Flea descended to ten metres, wiggling her jaw from side to side to equalize the pressure in her ears. At this depth the water was an eerie, almost petrol blue – just the faintest milky limestone dust hanging where her fins had stirred it up. Perfect. Usually the water she dived was ‘nil vis’ – like swimming through soup, everything having to be done by touch alone – but down here she could see at least three metres ahead. She moved away from her entry point, handholding herself along the quarry wall until the pressure on her lifeline was constant. She could see every detail, every wafting plant, every quarried boulder on the floor. Every place a body might have come to rest.
‘Sarge?’ PC Wellard, her surface attendant, spoke into the comms mike. His voice came into her ear as if he was standing right next to her. ‘See anything?’
‘Yes,’ she murmured. ‘Into the future.’
‘Eh?’
‘I can see into the future, Wellard. I see me coming out of here in an hour freezing cold. I see disappointment on everyone’s face that I’m empty-handed.’
‘How come?’
‘Dunno. Just don’t think she’s down here. It feels wrong. How long’s she been missing?’
‘Two and a half days.’
‘And her car. Where was it parked?’
‘Half a mile away. On the B3135.’
‘They thought she was depressed?’
‘Her ex was interviewed for the misper report. He’s adamant she wasn’t.’

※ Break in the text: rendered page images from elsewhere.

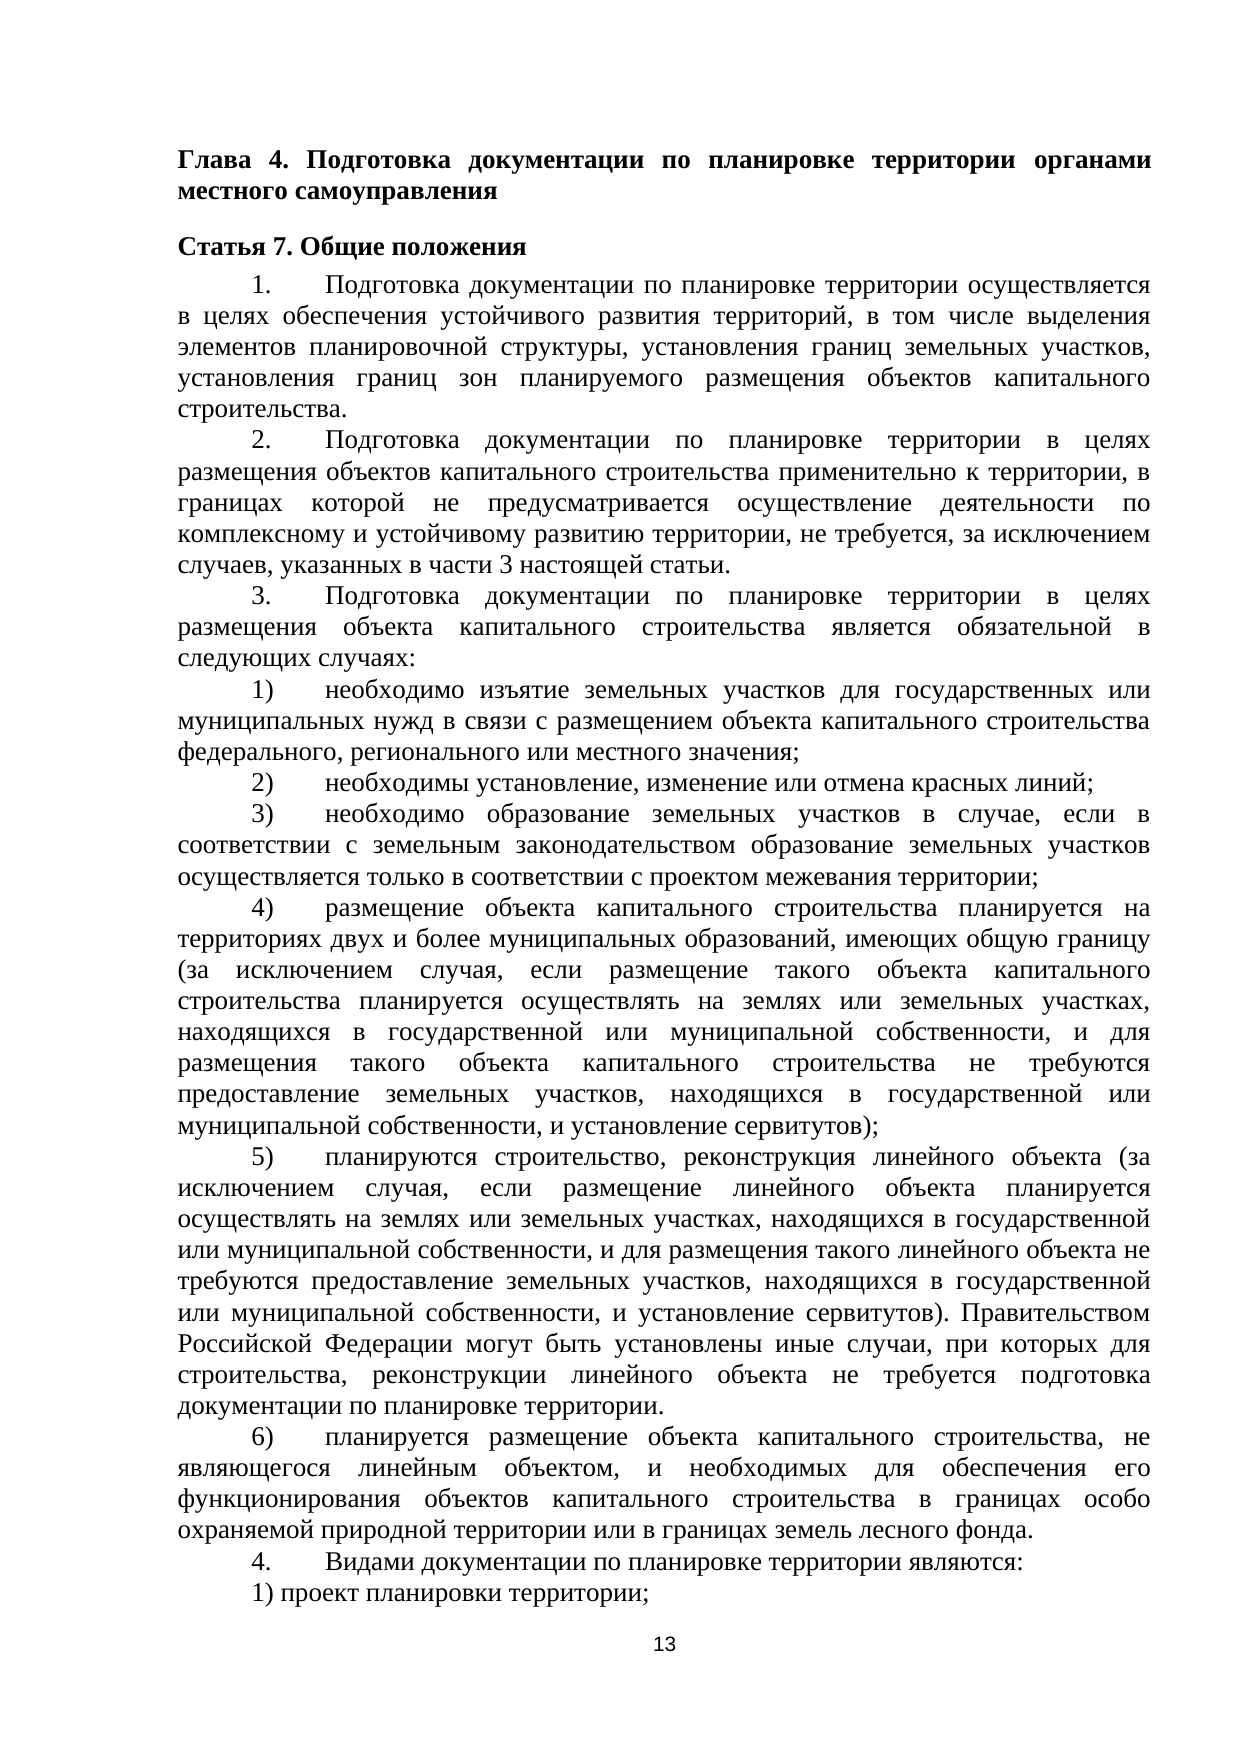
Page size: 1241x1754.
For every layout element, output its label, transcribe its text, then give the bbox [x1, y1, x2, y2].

list Подготовка документации по планировке территории осуществляется в целях обеспечения устойчивого развития территорий, в том числе выделения элементов планировочной структуры, установления границ земельных участков, установления границ зон планируемого размещения объектов капитального строительства. [177, 268, 1152, 423]
list Подготовка документации по планировке территории в целях размещения объекта капитального строительства является обязательной в следующих случаях: [177, 579, 1152, 673]
text 1) проект планировки территории; [177, 1576, 1152, 1607]
list планируется размещение объекта капитального строительства, не являющегося линейным объектом, и необходимых для обеспечения его функционирования объектов капитального строительства в границах особо охраняемой природной территории или в границах земель лесного фонда. [177, 1420, 1152, 1545]
subtitle Статья 7. Общие положения [177, 230, 1152, 262]
list Видами документации по планировке территории являются: [177, 1545, 1152, 1576]
subtitle Глава 4. Подготовка документации по планировке территории органами местного самоуправления [177, 143, 1152, 205]
list размещение объекта капитального строительства планируется на территориях двух и более муниципальных образований, имеющих общую границу (за исключением случая, если размещение такого объекта капитального строительства планируется осуществлять на землях или земельных участках, находящихся в государственной или муниципальной собственности, и для размещения такого объекта капитального строительства не требуются предоставление земельных участков, находящихся в государственной или муниципальной собственности, и установление сервитутов); [177, 891, 1152, 1140]
list Подготовка документации по планировке территории в целях размещения объектов капитального строительства применительно к территории, в границах которой не предусматривается осуществление деятельности по комплексному и устойчивому развитию территории, не требуется, за исключением случаев, указанных в части 3 настоящей статьи. [177, 423, 1152, 579]
list необходимы установление, изменение или отмена красных линий; [177, 766, 1152, 797]
list необходимо образование земельных участков в случае, если в соответствии с земельным законодательством образование земельных участков осуществляется только в соответствии с проектом межевания территории; [177, 797, 1152, 891]
list необходимо изъятие земельных участков для государственных или муниципальных нужд в связи с размещением объекта капитального строительства федерального, регионального или местного значения; [177, 673, 1152, 766]
list планируются строительство, реконструкция линейного объекта (за исключением случая, если размещение линейного объекта планируется осуществлять на землях или земельных участках, находящихся в государственной или муниципальной собственности, и для размещения такого линейного объекта не требуются предоставление земельных участков, находящихся в государственной или муниципальной собственности, и установление сервитутов). Правительством Российской Федерации могут быть установлены иные случаи, при которых для строительства, реконструкции линейного объекта не требуется подготовка документации по планировке территории. [177, 1140, 1152, 1420]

‘And there’s nothing else linking her to the quarry? No belongings? She’d not been here before or anything?’
‘No.’
Flea finned on, the umbilical lead – the air and communication line that linked her to the surface – trailing gently behind. Quarry number eight was a notorious suicide spot. Maybe the police search adviser, Stuart Pearce, disagreed with the family about Lucy Mahoney’s state of mind. Maybe that was why he’d put this particular pin in the map and detailed them to do this search. Either that or he was grasping at straws. She’d encountered Stuart Pearce before. She thought it was the latter.
‘Could she swim, Wellard? I forgot to ask.’
‘Yeah. She was a good swimmer.’
‘Then if she’s a suicide she’ll have weighted herself down. A rucksack or something. Which means she’ll be near the edge. Let’s run this pendulum search pattern out to ten metres. No way she’ll be further out than that. Then we’ll switch to the other side of the quarry.’
‘Uh, Sarge, there’s a problem with that. You do that pattern and it’ll take you to deeper than fifty metres.’
Wellard had the quarry schematic. Flea had already studied it surfaceside. When the quarry company had made finger-shaped holes to pack explosives they’d used ten-metre-long drills, which meant that the quarry, before they’d turned off the pumps and allowed it to flood, had been blasted away in ten-metre slices. At one end it was between twenty and thirty metres. At the other end it was deeper. It dropped to more than fifty metres. The Health and Safety Executive’s rules were clear: no police diver was cleared to dive deeper than fifty. Ever.